With an 'island' of plastic swirling around the Pacific, the on-again-off-again ban on plastic bags and a tram full of discarded (non-recyclable) coffee cups, the spotlight has recently illuminated our mounting waste problem. While most of us picture soft drink bottles and styrofoam when we think of waste, the building industry is a huge contributor to waste - particularly when a building is being demolished. Should we take this into account when designing and building our houses?
The Recyclable House, as the name suggests, was designed to do just that. Designed and built by Quentin Irvine from Inquire Invent, The Recyclable House uses a closed-loop 'cradle-to-cradle' construction methodology. This means the whole building can be recycled. All building materials are either biologically recyclable (like timber) or technologically recyclable (such as steel). Materials were either screwed or nailed together and glues, paints and sealants used are natural and biodegradable in all but a few cases.
But just because it's recyclable doesn't mean it's not built to last. The home is exceptionally high-quality, low-maintenance and durable. The exterior is clad in a combination of charred timber, using a traditional Japanese technique called Yakisugi, and heritage Z600 corrugated galvanised steel, which gives it a hand-crafted rural woolshed vibe. The corrugated steel is curved around the ridgeline to prevent leaks and protect the building's structure.
As you would imagine, extensive research was required to ensure the house's recyclability. An important aspect of the design for Quentin was to develop solutions which could be adopted by the building industry to improve the recyclability, thermal efficiency, building longevity and indoor air quality of Australian homes.
The Recyclable House's environmentally-friendly credentials don't stop there - it's designed for passive solar heating and cooling, too. The home's single room width means it's easy to open the house up to breezes and shade sails help to keep it naturally cooler in summer. The passive design is combined with a super-efficient Pyroclassic wood fire stove with wetback and a solar hot water system to keep the home cosy even in Beaufort's harsh winter.
The home is full of natural and non-toxic materials, like walls so natural you could eat them! But before you go munching into the walls, Quentin explains they may not be very tasty, by "they are fully compostable they could ultimately enter the food chain. By using the older style plasterboard that was readily available in 2015, installing it without glue (screws only) and painting it with natural paint, (I mean natural paint, not low VOC acrylic/plastic paint), you have a wall lining which is essentially: paper, gypsum and a few other inert ingredients. Assuming that these materials are not contaminated down the track, you have a wall lining that can be composted and used as a soil improver. You then get to eat the walls when your crop sets!"
A bonus of using natural materials and finishes is the exceptional indoor air quality. "This design philosophy is also compatible for those afflicted with sick building syndrome (SBS)/multiple chemical sensitivity (MCS)/people who are sensitive to environmental toxins", explains Quentin.

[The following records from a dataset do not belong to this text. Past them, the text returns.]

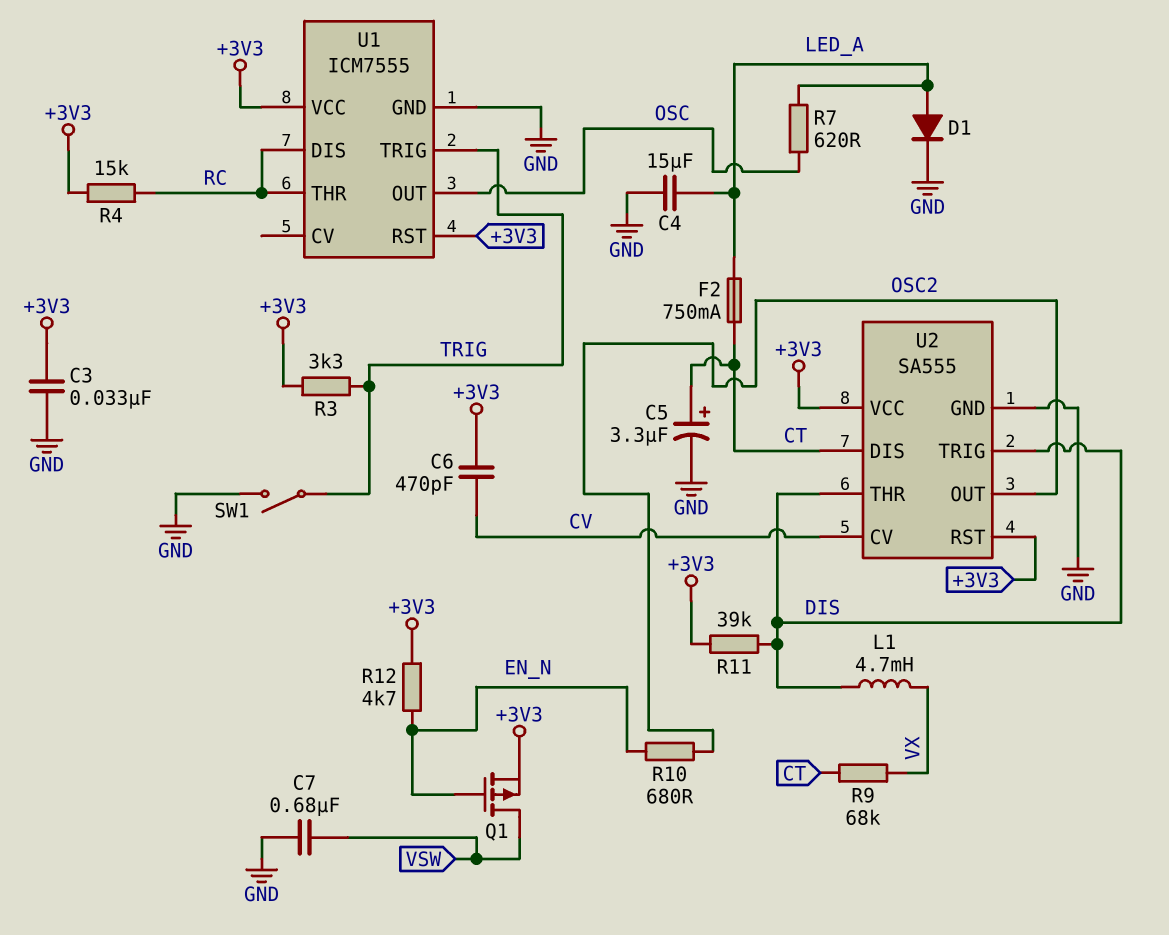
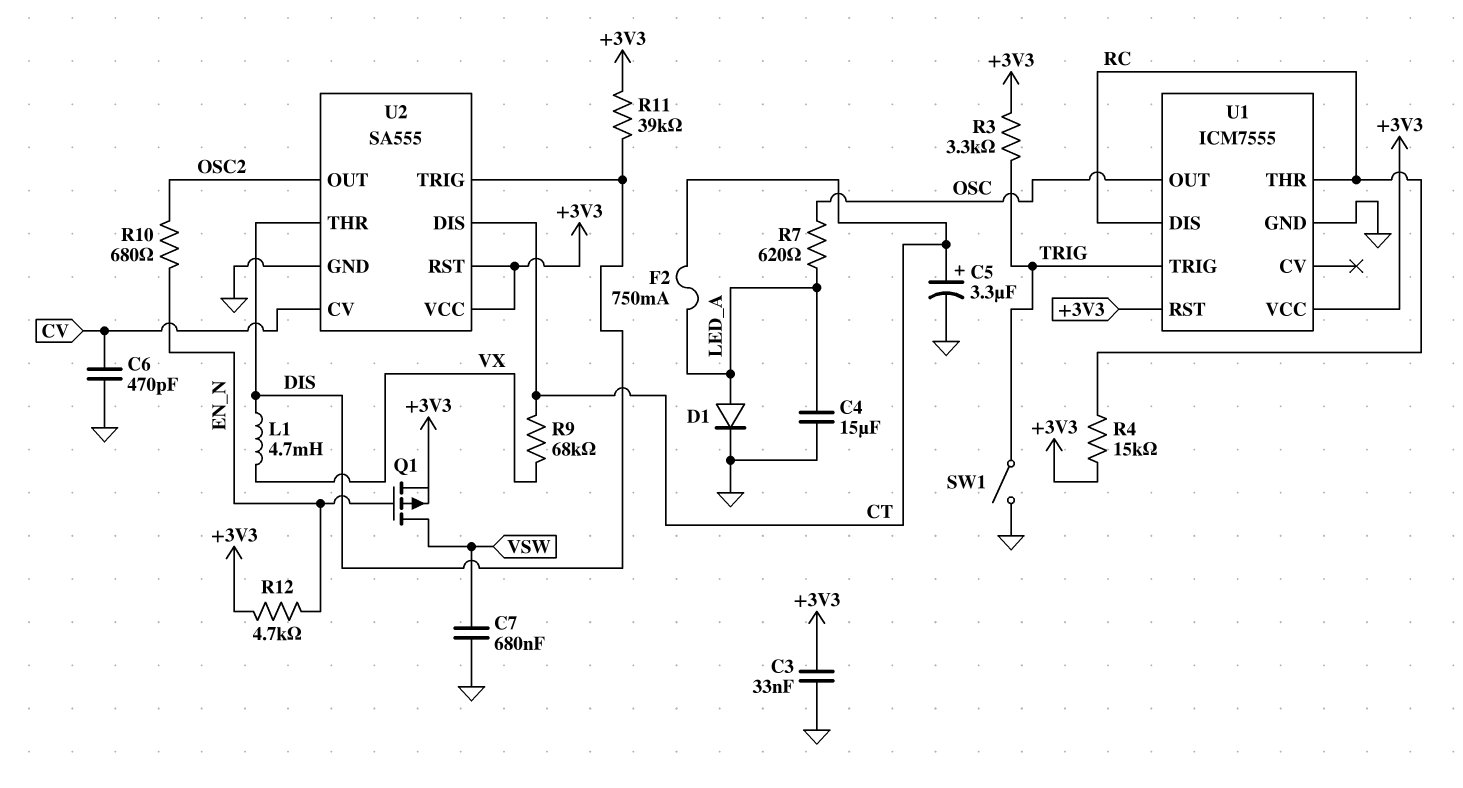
C6: 470pF (+3V3, CV) -> 470pF (CV, GND)

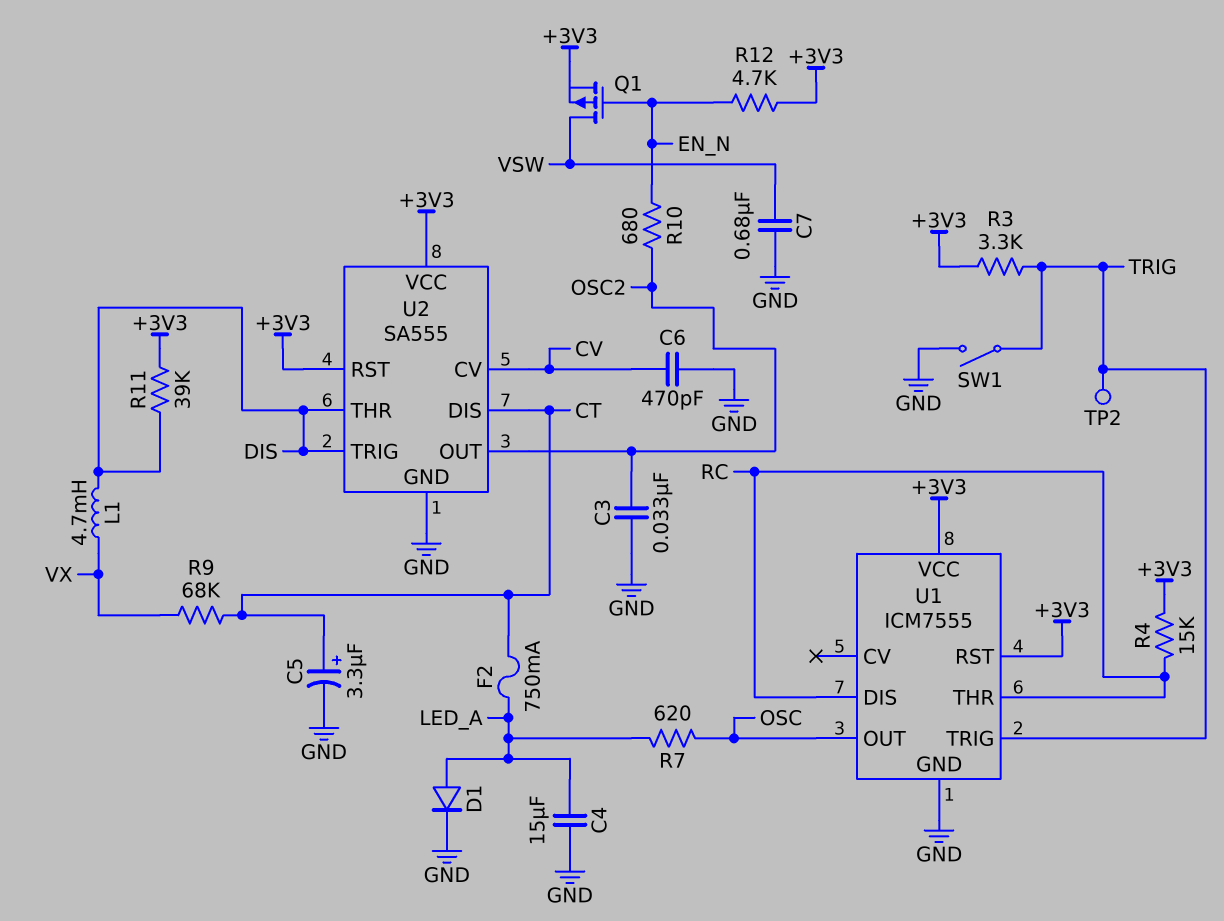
C3: 33nF (+3V3, GND) -> 33nF (GND, OSC2)
TP2: none -> test point (TRIG)

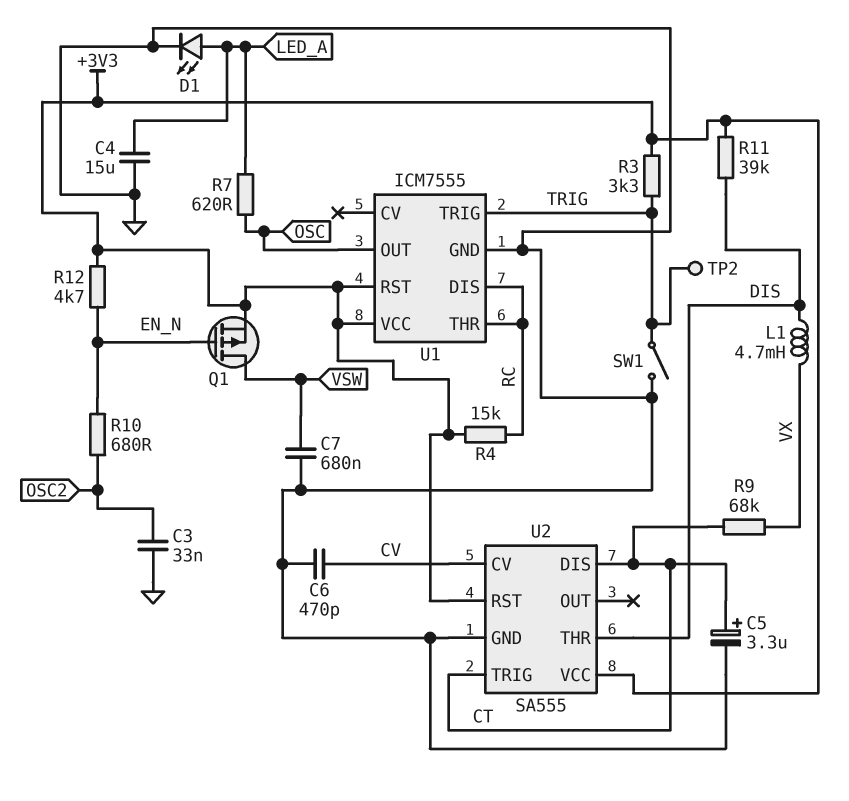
D1: diode (A LED_A, K GND) -> LED (A LED_A, K GND)
F2: 750mA (CT, LED_A) -> none
U2 pin OUT: OSC2 -> none
U2 pin TRIG: DIS -> CT

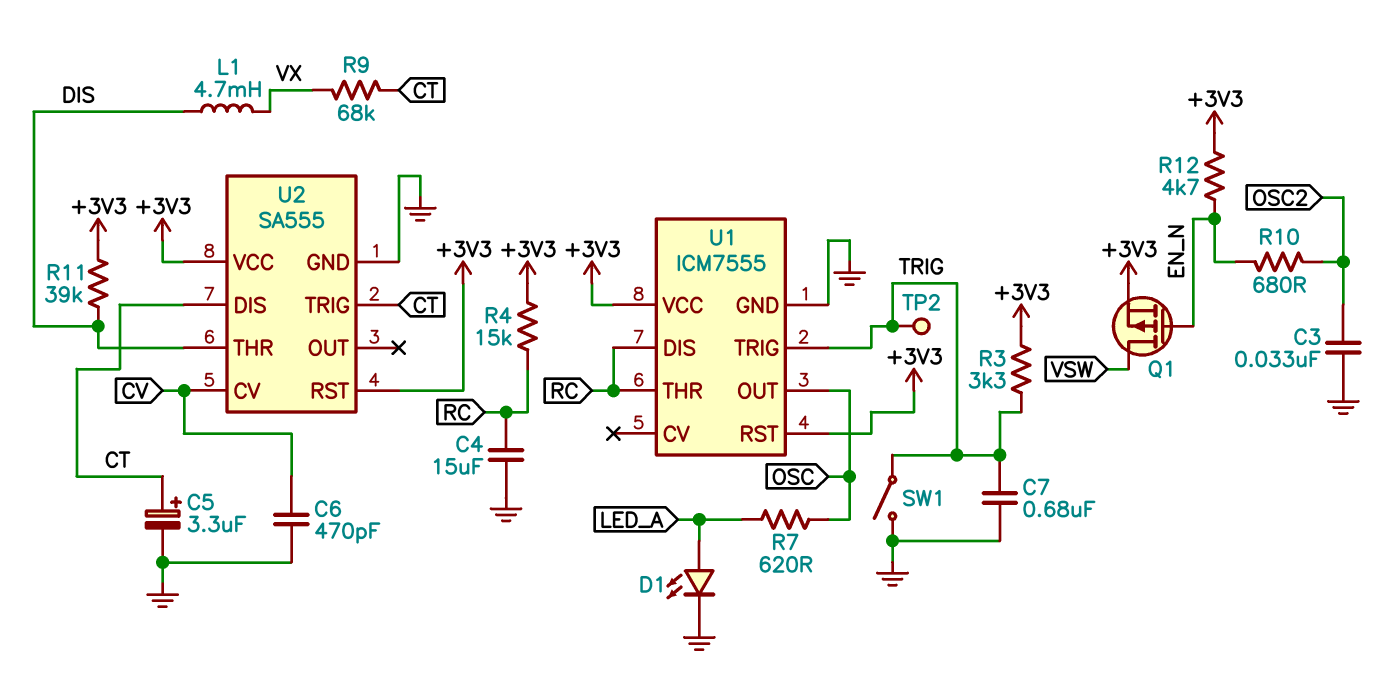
C4: 15uF (GND, LED_A) -> 15uF (GND, RC)
C7: 680nF (GND, VSW) -> 680nF (GND, TRIG)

Quentin also takes a logical approach to embodied energy. "I think of embodied energy much like capital in economics", he explains. "For example, using stainless steel for a floor tray in a bathroom, or aluminium as a door stop may be viewed as choices that are very high in embodied energy, but because these elements are used in a reusable way, I don't see them being expended or spent in the building of the house, I see them as being invested. In hundreds of years (hopefully) when the house is deconstructed, these elements will be recycled and can be resold at a handsome price because they will still hold all of their embodied energy, and can be easily recycled into other high-value products."
While The Recyclable House is built to outlive all of us, if the time comes to demolish it, its components won't become another pile in an overflowing landfill. Instead, each part can be taken and recycled or composted, leaving no physical trace. If more Australian designers and builders considered a cradle-to-cradle approach to home-building, we'd be well on our way to creating a healthy and sustainable future.